## JOB ITEM
Only the lines from the start of the data through the line containing "## 41 Proposition" should be written out, exactly as they are, with both ends included and the pictures left out.

## Stored data
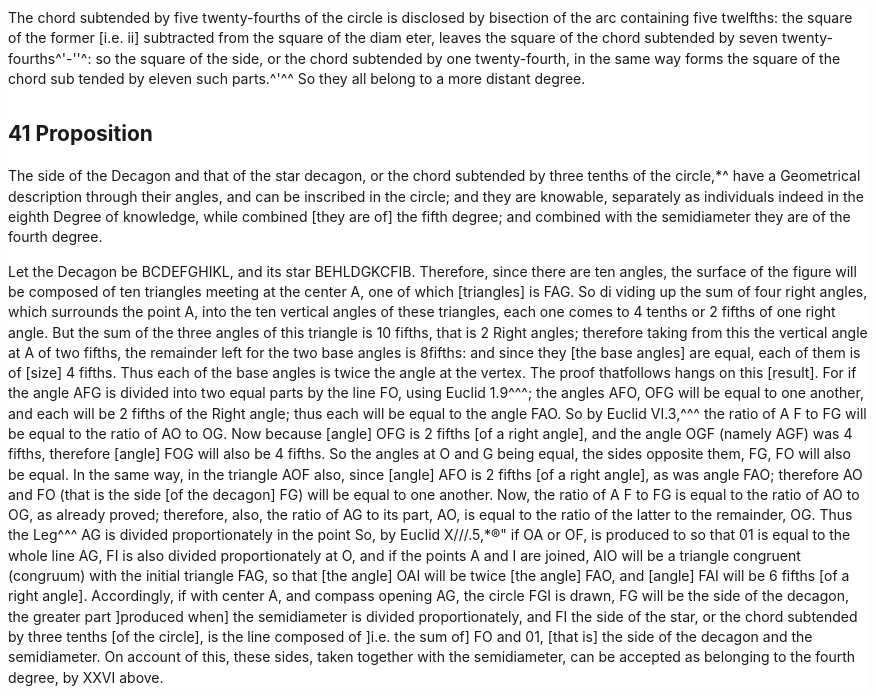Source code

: The chord subtended by five twenty-fourths of the circle is disclosed by bisection of the arc
containing five twelfths: the square of the former
[i.e. ii] subtracted from the square of the diam­
eter, leaves the square of the chord subtended by
seven twenty-fourths^'-''^: so the square of the side,
or the chord subtended by one twenty-fourth, in
the same way forms the square of the chord sub­
tended by eleven such parts.^'^^ So they all belong
to a more distant degree.

## 41 Proposition

The side of the Decagon and that of the star decagon, or the chord subtended by three tenths of the circle,*^ have a Geometrical description through their angles, and can be inscribed in the circle; and they
are knowable, separately as individuals indeed in the eighth Degree of knowledge, while combined [they are of] the fifth degree; and combined with the semidiameter they are of the fourth degree.


Let the Decagon be BCDEFGHIKL, and its star BEHLDGKCFIB. Therefore, since there are ten angles, the surface of the figure will be composed of
ten triangles meeting at the center A, one of which [triangles] is FAG. So di­
viding up the sum of four right angles, which surrounds the point A, into the ten vertical angles of these triangles, each one comes to 4 tenths or 2 fifths of one
right angle. But the sum of the three angles of this triangle is 10 fifths, that
is 2 Right angles; therefore taking from this the vertical angle at A of two fifths,
the remainder left for the two base angles
is 8fifths: and since they [the base angles]
are equal, each of them is of [size] 4 fifths.
Thus each of the base angles is twice the
angle at the vertex. The proof thatfollows
hangs on this [result].
For if the angle AFG is divided into
two equal parts by the line FO, using
Euclid 1.9^^^; the angles AFO, OFG will
be equal to one another, and each will
be 2 fifths of the Right angle; thus each
will be equal to the angle FAO. So by
Euclid VI.3,^^^ the ratio of A F to FG
will be equal to the ratio of AO to OG.
Now because [angle] OFG is 2 fifths [of a right angle], and the angle OGF
(namely AGF) was 4 fifths, therefore [angle] FOG will also be 4 fifths. So the
angles at O and G being equal, the sides opposite them, FG, FO will also be equal.
In the same way, in the triangle AOF also, since [angle] AFO is 2 fifths
[of a right angle], as was angle FAO; therefore AO and FO (that is the side
[of the decagon] FG) will be equal to one another. Now, the ratio of A F to FG
is equal to the ratio of AO to OG, as already proved; therefore, also, the ratio
of AG to its part, AO, is equal to the ratio of the latter to the remainder, OG.
Thus the Leg^^^ AG is divided proportionately in the point
So, by Euclid
X///.5,*®" if OA or OF, is produced to
so that 01 is equal to the whole line
AG, FI is also divided proportionately at O, and if the points A and I are joined,
AIO will be a triangle congruent (congruum) with the initial triangle FAG,
so that [the angle] OAI will be twice [the angle] FAO, and [angle] FAI will be
6 fifths [of a right angle]. Accordingly, if with center A, and compass opening
AG, the circle FGI is drawn, FG will be the side of the decagon, the greater
part ]produced when] the semidiameter is divided proportionately, and FI the
side of the star, or the chord subtended by three tenths [of the circle], is the line
composed of ]i.e. the sum of] FO and 01, [that is] the side of the decagon and
the semidiameter.
On account of this, these sides, taken together with the semidiameter, can
be accepted as belonging to the fourth degree, by XXVI above.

## EXERCISE OUTPUT
Source code

: The chord subtended by five twenty-fourths of the circle is disclosed by bisection of the arc
containing five twelfths: the square of the former
[i.e. ii] subtracted from the square of the diam­
eter, leaves the square of the chord subtended by
seven twenty-fourths^'-''^: so the square of the side,
or the chord subtended by one twenty-fourth, in
the same way forms the square of the chord sub­
tended by eleven such parts.^'^^ So they all belong
to a more distant degree.

## 41 Proposition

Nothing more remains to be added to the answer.